Steve Simmons, co-owner of Air Comfort Heating & Cooling, started in the industry in 1977 and has watched the same technological changes: coal conversions to natural gas, standing pilots to hot surface ignitors, mechanical fan controls to solid state control boards, and software controlled setup and commissioning, to name a few.

“The level of competency required has fundamentally elevated the baseline skill set necessary to be a successful technician,” said Simmons. “The exciting thing about that is most of the people I see entering the field are more than technically capable. They thrive on a digital approach to their jobs.”


Business Management Changes

The business management side of the industry has changed as well. Simmons watched the emergence of industry associations designed to train contractors on how to operate successful businesses and build wealth.

Workers’ expectations of what companies will provide them have developed too. Simmons said that when he started over 40 years ago, the benefits were “a paycheck and a job.” But now benefits include health coverage, vacation, uniforms, phones, iPads, company events focused on the entire family, career counseling, retirement planning, and ongoing training.

“Today things are much different, and I’m thankful they are,” he said. “I find it very gratifying to have a part in providing for our team members’ potential development.

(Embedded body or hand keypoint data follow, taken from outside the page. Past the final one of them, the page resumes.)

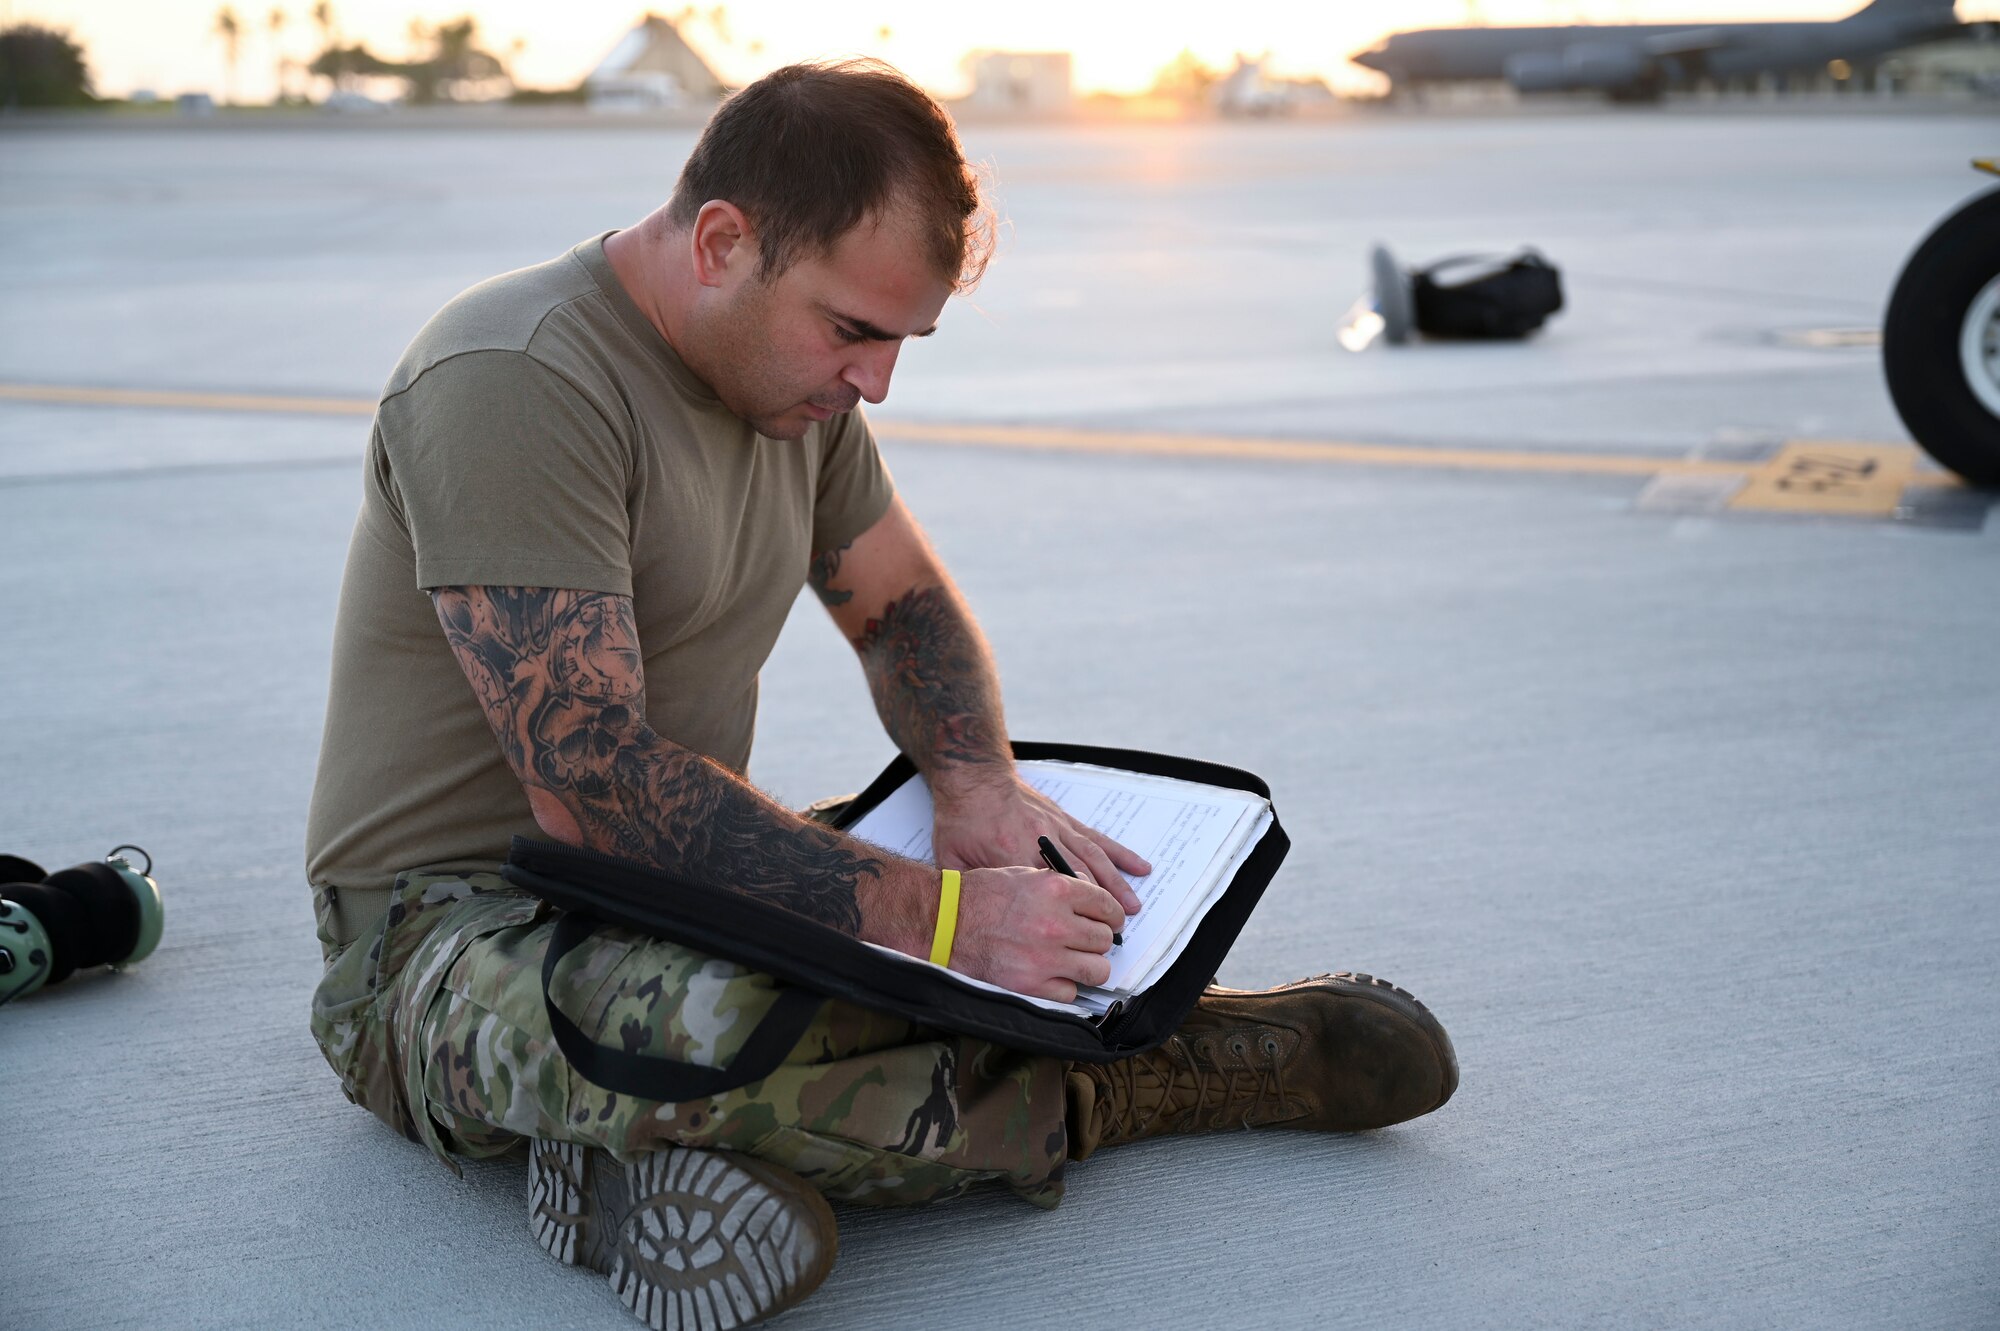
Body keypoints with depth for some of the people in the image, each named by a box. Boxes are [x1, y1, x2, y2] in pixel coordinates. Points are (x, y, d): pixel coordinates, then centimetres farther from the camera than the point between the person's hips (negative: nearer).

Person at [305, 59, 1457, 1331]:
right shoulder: (514, 384, -22)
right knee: (716, 1027, -39)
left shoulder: (795, 369, 5)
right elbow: (596, 790, -29)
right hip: (450, 926, -8)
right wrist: (939, 918, -33)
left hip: (685, 884, 8)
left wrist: (979, 784, -6)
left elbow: (907, 604, 17)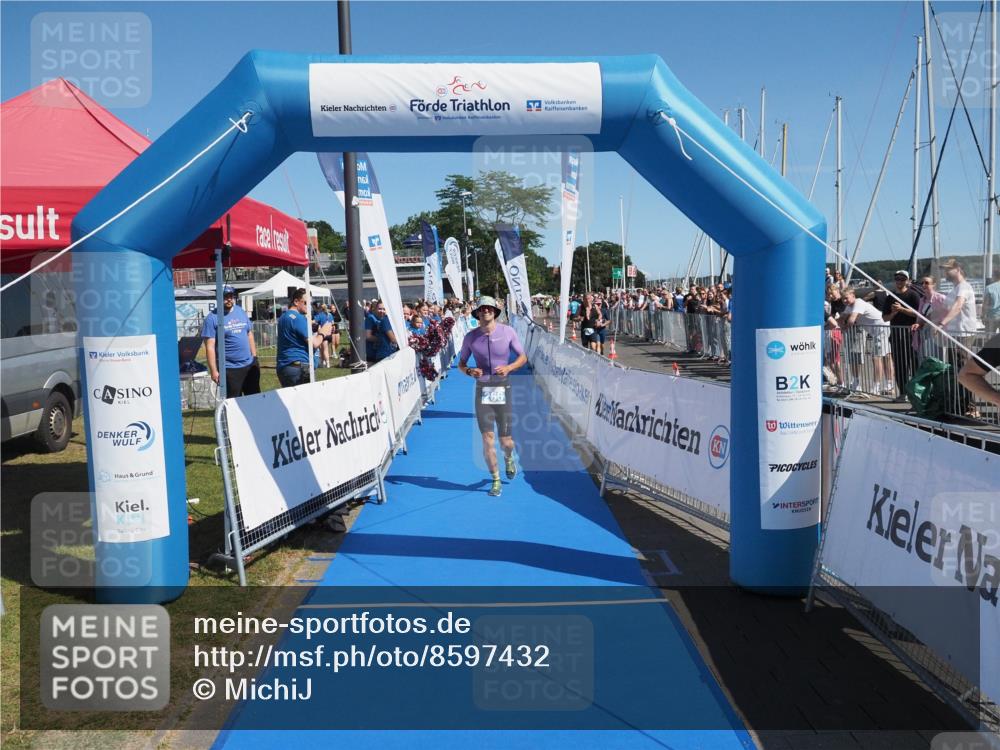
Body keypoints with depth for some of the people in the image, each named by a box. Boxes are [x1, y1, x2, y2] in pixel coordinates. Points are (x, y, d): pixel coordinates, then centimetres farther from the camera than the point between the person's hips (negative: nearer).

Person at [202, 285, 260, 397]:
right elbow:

It’s simply investing in the well-being of our society.”


The Next Generation of Technicians

Welsch and Simmons have both had a front row seat to watching the next generation come into the HVAC industry, and they have had an important role in shaping them. Both of them explained that one of the younger technicians’ strengths is an ability to understand technology and incorporate it into their lives with ease. The younger technicians have grown up with laptops, video games, and smartphones, and they enjoy interfacing with technology. This has been evident in some companies that move from paper processes to digital workflows — the younger employees tend to change and adapt to this faster.

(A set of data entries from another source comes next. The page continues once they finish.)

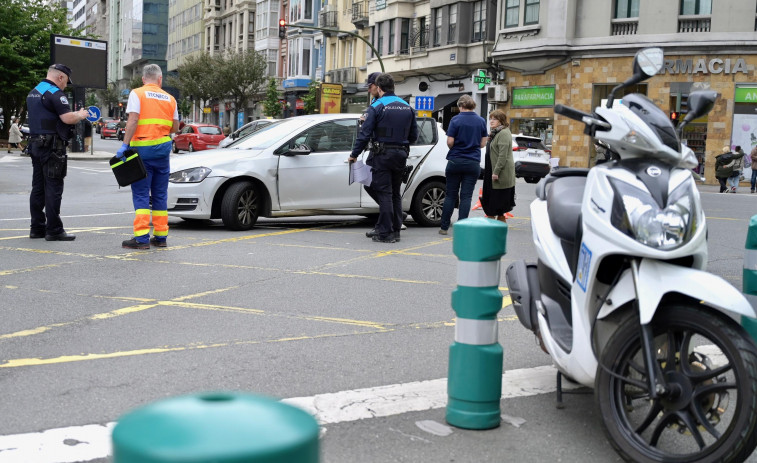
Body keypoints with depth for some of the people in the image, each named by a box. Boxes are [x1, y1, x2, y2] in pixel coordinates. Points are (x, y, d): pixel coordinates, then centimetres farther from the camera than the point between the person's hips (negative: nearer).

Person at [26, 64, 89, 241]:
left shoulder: (33, 93, 18)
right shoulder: (55, 93, -12)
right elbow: (68, 118, -19)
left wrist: (75, 114, 21)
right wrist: (81, 115, 1)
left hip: (36, 144, 9)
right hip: (52, 145, -9)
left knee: (38, 187, 11)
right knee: (53, 188, -7)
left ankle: (37, 228, 15)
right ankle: (54, 230, -6)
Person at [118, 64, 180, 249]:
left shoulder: (137, 94, -2)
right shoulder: (170, 98, 10)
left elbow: (133, 120, -13)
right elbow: (175, 127, 11)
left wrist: (125, 145, -13)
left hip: (142, 148, -4)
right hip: (163, 148, 4)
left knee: (141, 193, -2)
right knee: (160, 194, 11)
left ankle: (141, 238, -8)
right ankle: (160, 237, 13)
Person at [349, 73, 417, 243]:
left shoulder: (376, 107, -10)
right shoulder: (407, 107, 10)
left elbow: (365, 134, -12)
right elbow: (414, 135, 13)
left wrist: (354, 154, -3)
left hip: (382, 155, -6)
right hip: (401, 155, 6)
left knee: (384, 193, -4)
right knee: (395, 193, 14)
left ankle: (386, 233, -5)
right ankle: (395, 229, 18)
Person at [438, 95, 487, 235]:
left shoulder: (455, 120, -6)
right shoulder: (481, 121, 3)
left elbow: (450, 142, -10)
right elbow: (483, 143, 5)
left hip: (455, 161, -1)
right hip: (473, 163, 2)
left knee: (450, 195, 7)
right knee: (466, 196, 2)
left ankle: (444, 227, 10)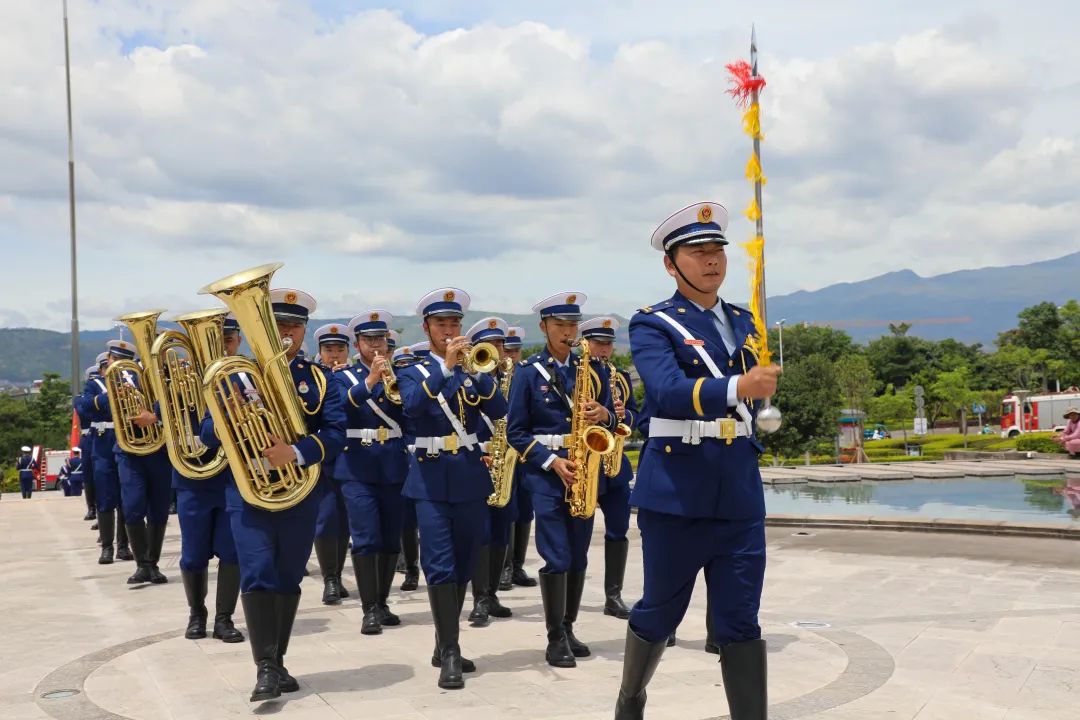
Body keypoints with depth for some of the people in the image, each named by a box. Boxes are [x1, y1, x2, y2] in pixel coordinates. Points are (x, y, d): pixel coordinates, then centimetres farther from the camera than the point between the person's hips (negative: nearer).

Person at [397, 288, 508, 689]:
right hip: (432, 478, -3)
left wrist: (475, 370, -17)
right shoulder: (413, 373, 4)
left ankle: (445, 646, 22)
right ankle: (450, 653, -9)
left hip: (470, 475, 4)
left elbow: (499, 411, -5)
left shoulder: (473, 369, 10)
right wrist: (446, 365, -25)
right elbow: (411, 404, -19)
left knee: (463, 566, 9)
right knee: (440, 566, -11)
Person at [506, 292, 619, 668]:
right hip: (545, 471, -4)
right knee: (557, 557, -8)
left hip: (584, 468, 4)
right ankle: (555, 639, 2)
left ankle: (569, 630, 20)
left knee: (579, 556, 8)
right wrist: (553, 461, -15)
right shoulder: (528, 372, -2)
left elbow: (610, 418, 12)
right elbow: (516, 432, -4)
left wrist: (604, 414, -13)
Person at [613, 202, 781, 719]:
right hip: (675, 492, -4)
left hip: (740, 494, 4)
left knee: (741, 620, 4)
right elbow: (669, 391, -25)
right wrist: (739, 387, -38)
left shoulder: (743, 322, 13)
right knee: (660, 611, 10)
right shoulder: (651, 325, -6)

“The trick will be to make sure that they have also developed — or we need to help them develop — interpersonal skills because people still like dealing with people,” said Welsch. Customers notice the difference between a kind service technician who will take the time to explain the problem and a technician who will just repair the equipment and leave with as few words possible.

“Many of the people who easily associate with the technology side are lacking in interpersonal skills,” said Simmons. “It’s not uncommon to see contractors that ‘get it’ hire for ‘soft or human interaction’ skills and train on the ‘hard, technology’ skills.” He added that many younger people can be more easily guided, as they are looking for purpose to their efforts.

“I believe they have a great work ethic — if that’s their desire,” Simmons added. “If we can learn to funnel the incredible energy and desire to make a difference by their efforts, we have an incredible pool of talent just waiting to be utilized. We as employers need to create the environment that allows that to flourish.”